Gene sets (geneset)

This module can load either gene sets distributed with Orange or custom gene sets in the GMT file format.

The available gene set collection can be listed with list_all.

collections loads gene sets. Gene sets provided with Orange are organized hierarchically. Although the GO hierarchy includes subsets, all of them can be loaded with (the organism here is a mouse):

orangecontrib.bio.geneset.collections((("GO",), "10090"))

To open multiple gene set collections at once, for example, KEGG and GO, try:

orangecontrib.bio.geneset.collections((("KEGG",), "10090"), (("GO",), "10090"))

You could also open a file with gene sets. The following line would open specific.gmt from the current working directory:

orangecontrib.bio.geneset.collections("specific.gmt")

The above examples combined:

orangecontrib.bio.geneset.collections((("KEGG",), "10090"), (("GO",), "10090"), "specific.gmt")

Furthermore, all gene sets for a specific organism can be opened with an empty hierarchy:

orangecontrib.bio.geneset.collections((tuple(), "10090"))

Loading gene sets

orangecontrib.bio.geneset.list_all(org=None, local=None)

Return gene sets available in the local and ServerFiles repositories. It returns a list of tuples of (hierarchy, organism, available_locally)

Results can be filtered with the following parameters.

Parameters:
  • org (str) – Organism tax id.
  • local (bool) – Available locally.
orangecontrib.bio.geneset.collections(*args)

Load gene sets from various sources: GMT file, GO, KEGG, and others. Return an instance of GeneSets.

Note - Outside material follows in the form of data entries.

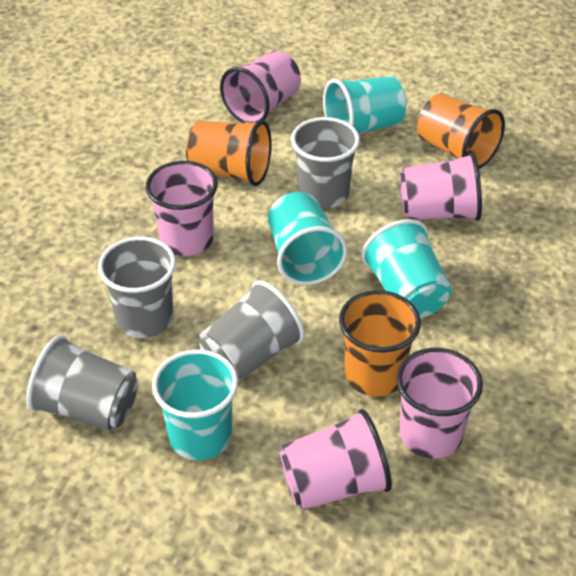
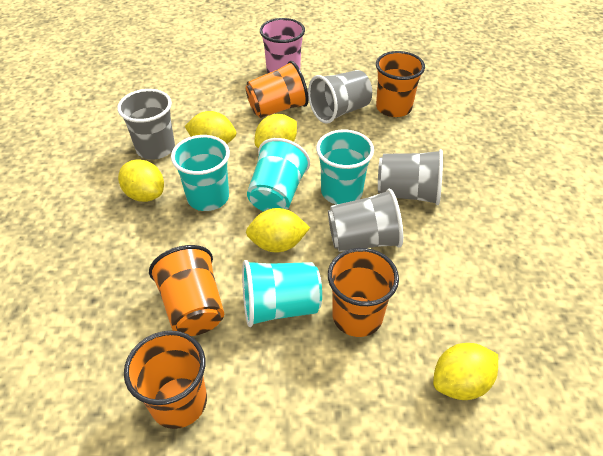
orange cup: 3 -> 5
pink cup: 5 -> 1
yellow lemon: 0 -> 5

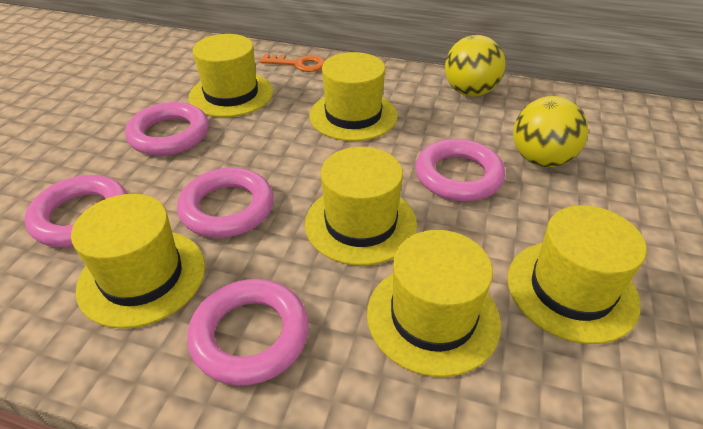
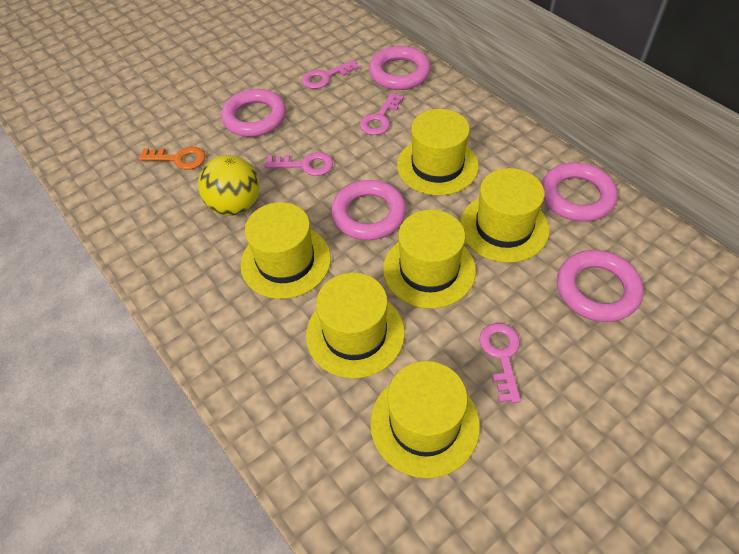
pink key: 0 -> 4
yellow ball: 2 -> 1

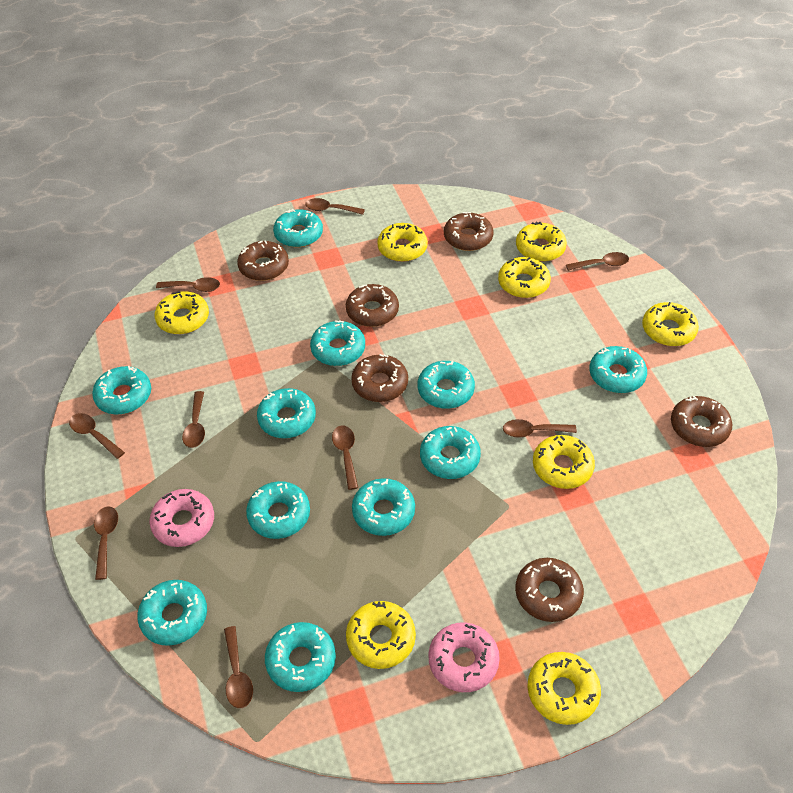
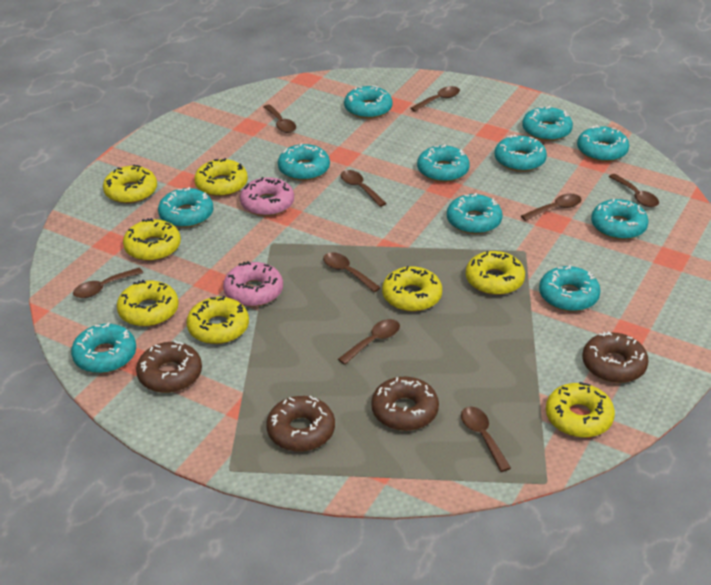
brown donut: 6 -> 4

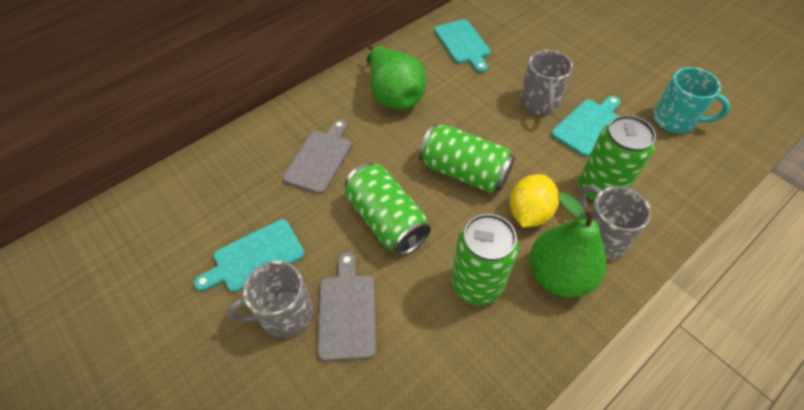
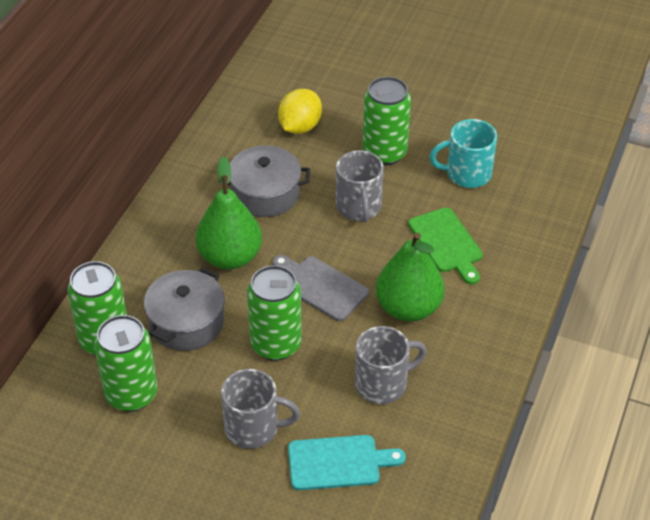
green cutting board: 0 -> 1
grey cutting board: 2 -> 1
grey pot: 0 -> 2
turquoise cutting board: 3 -> 1

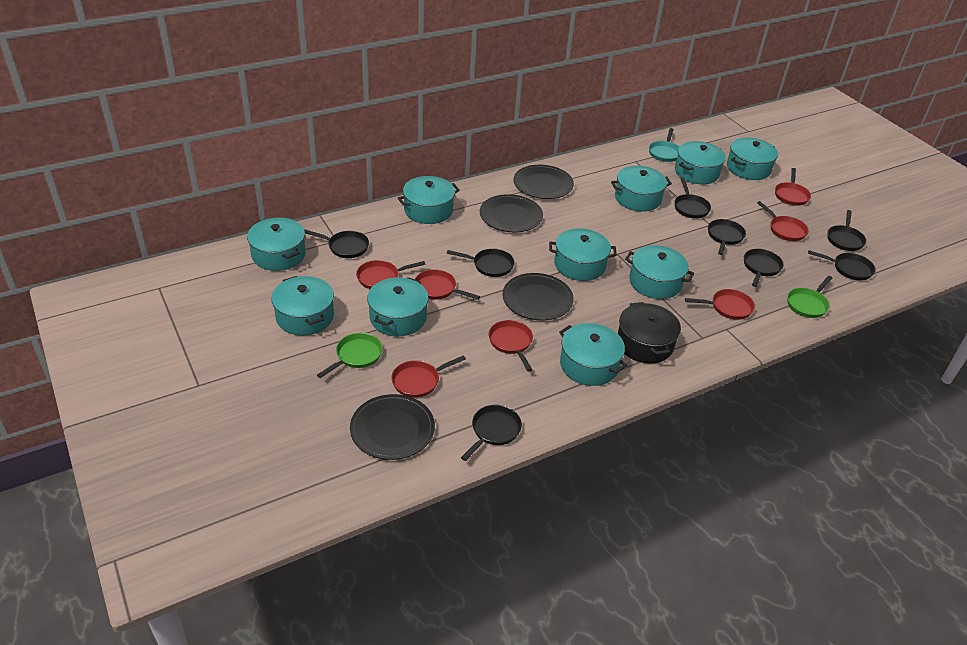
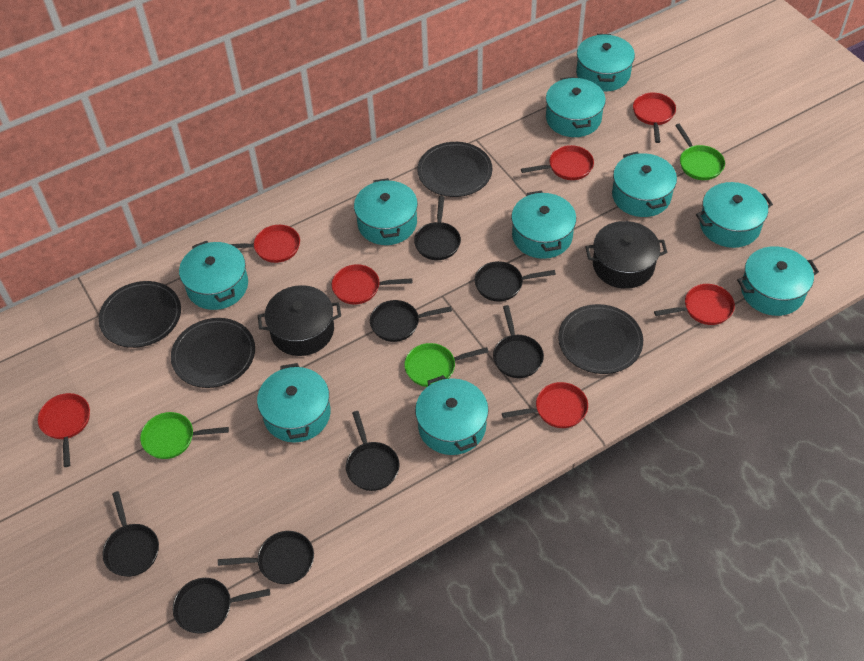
black pot: 1 -> 2
green pan: 2 -> 3
turquoise pan: 1 -> 0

Each arguments specifies a gene set and can be either:

  • a filename of a GMT file,
  • a tuple (hierarchy, organism) (for example (("KEGG",), "10090")), or
  • an instance of GeneSets

Supporting functionality

class orangecontrib.bio.geneset.GeneSets(input=None)

Bases: set

A collection of gene sets: contains GeneSet objects.

common_hierarchy()

Return a common hierarchy.

common_org()

Return a common organism.

hierarchies()

Return all hierarchies.

set_hierarchy(hierarchy)

Sets hierarchy for all gene sets.

split_by_hierarchy()

Split gene sets by hierarchies. Return a list of GeneSets objects.

to_odict()

Return gene sets in old dictionary format.

class orangecontrib.bio.geneset.GeneSet(genes=[], name=None, id=None, description=None, link=None, organism=None, hierarchy=None, pair=None)

A single set of genes.

cname(source=True, name=True)

Return a gene set name with hieararchy.

description = None

Gene set description.

genes = None

A set of genes. Genes are strings.

hierarchy = None

Hierarchy should be formated as a tuple, for example ("GO", "biological_process")

id = None

Short gene set ID.

Link to further information about this gene set.

name = None

Gene set name.

organism = None

Organism as a NCBI taxonomy ID.

to_odict(source=True, name=True)

For backward compatibility. Return a gene set as a tuple (id, list of genes).

orangecontrib.bio.geneset.register(genesets, serverFiles=None)

Registers given genesets locally. The gene set is registered by the common hierarchy or organism (None if organisms are different).

Parameters:
  • genesets (GeneSets) –
  • serverFiles – If serverFiles is an authenticated ServerFiles connection, the input gene sets are uploaded to the repository.